A literatura iconoclasta

Lancei meu último livro (e-book) pela KDP Amazon no dia 28 de junho. Em 17 de julho, recebi e-mail da KDP (Kindle Direct Publishing). A mensagem, embora claramente impessoal, começava com “seu romance publicado recentemente merece ser aplaudido”, e prosseguia sugerindo que eu o inscrevesse na oitava edição do Prêmio Kindle de Literatura.

Mesmo sendo uma mensagem, como eu disse, impessoal, encaminhada igualmente a trocentas pessoas, eu me senti lisonjeado pela lembrança. E, assim coberto de lisonjas, fui tratar da inscrição – que, na verdade, consistia apenas em colocar o termo PrêmioKindle entre as palavras-chave da publicação.

Feita a inscrição, porém, descobri antecipadamente que minha participação não seria aceita.
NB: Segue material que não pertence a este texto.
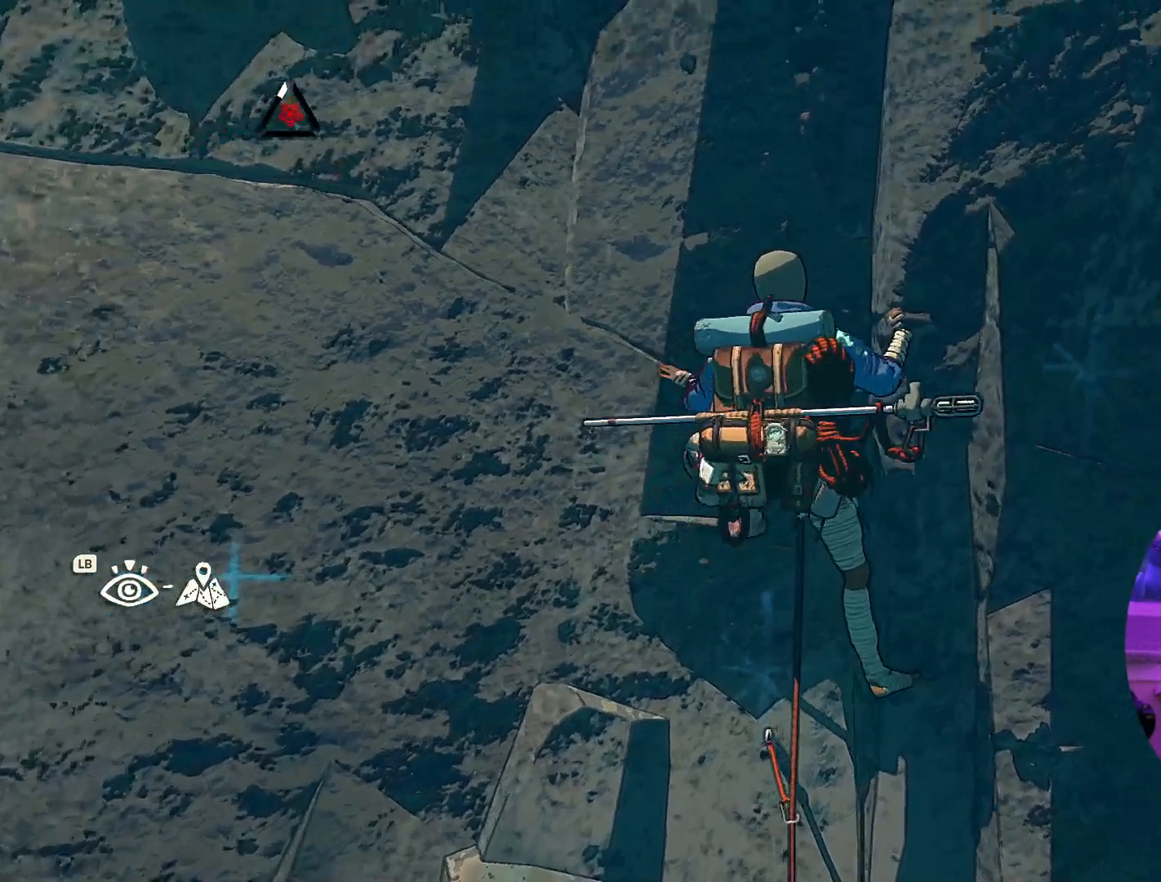
{"buttons": [], "left_stick": "center", "right_stick": "center", "events": [[100, "right_stick", "center"]]}
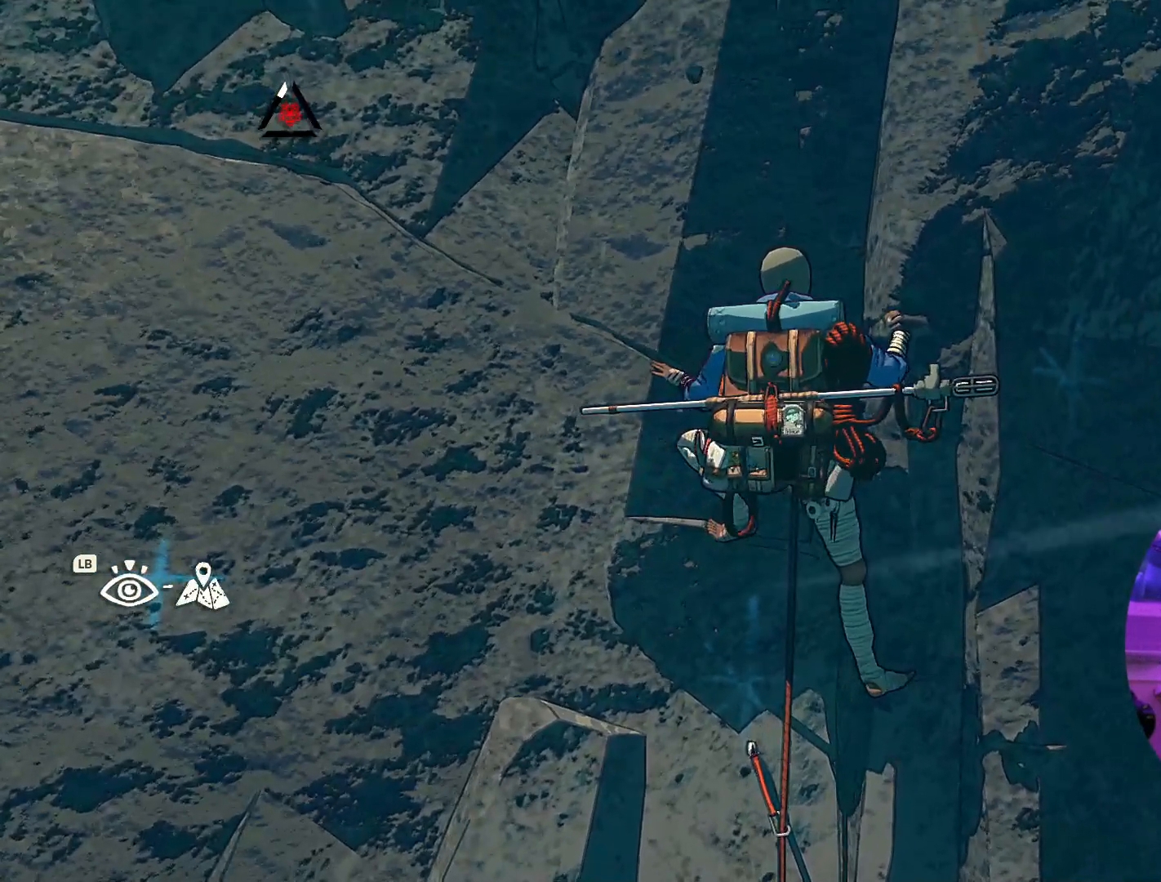
{"buttons": [], "left_stick": "center", "right_stick": "center", "events": []}
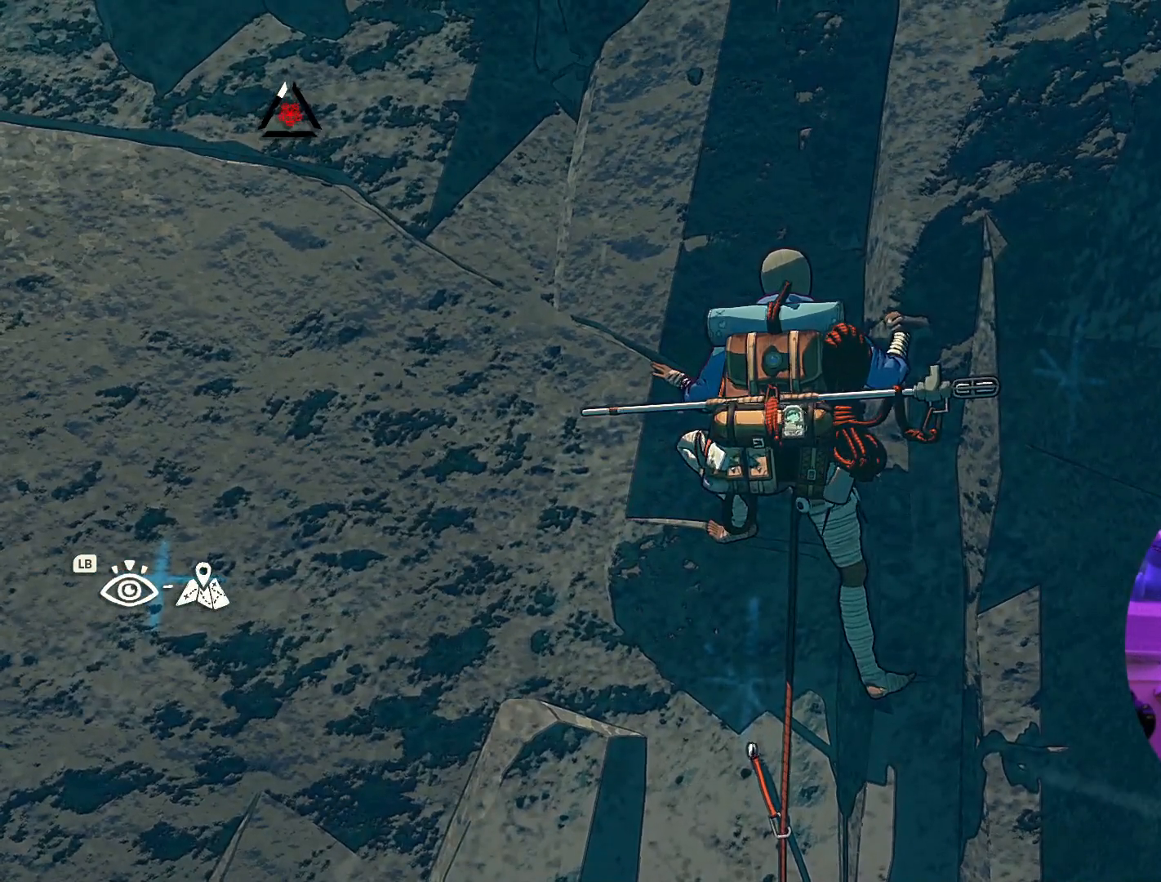
{"buttons": [], "left_stick": "center", "right_stick": "center", "events": [[300, "DPAD_LEFT", "down"], [400, "DPAD_LEFT", "up"]]}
Explico: o item ‘b’ do artigo IV do edital do concurso veda a participação de obras que incluam “personagens de outras obras (do próprio autor ou de outros autores)”. O que é bem o meu caso: nos três primeiros livros, trabalhei com o ex-policial Marlowe como protagonista; no quarto, criei o repórter Seth Müller; no quinto e último – e que seria o eventual inscrito no 8º Prêmio Kindle – os dois personagens trabalham juntos para deslindar uma rede criminosa.

Por isso, por repetir personagens, eu seria sumariamente eliminado, numa improvável classificação para uma fase subsequente. Simplesmente porque não atendia a um requisito absurdo do edital. Absurdo porque os grandes nomes da literatura policial – não quero, nem posso, me equiparar a eles, mas temos em comum essa característica – escreveram inúmeras histórias para personagens únicos.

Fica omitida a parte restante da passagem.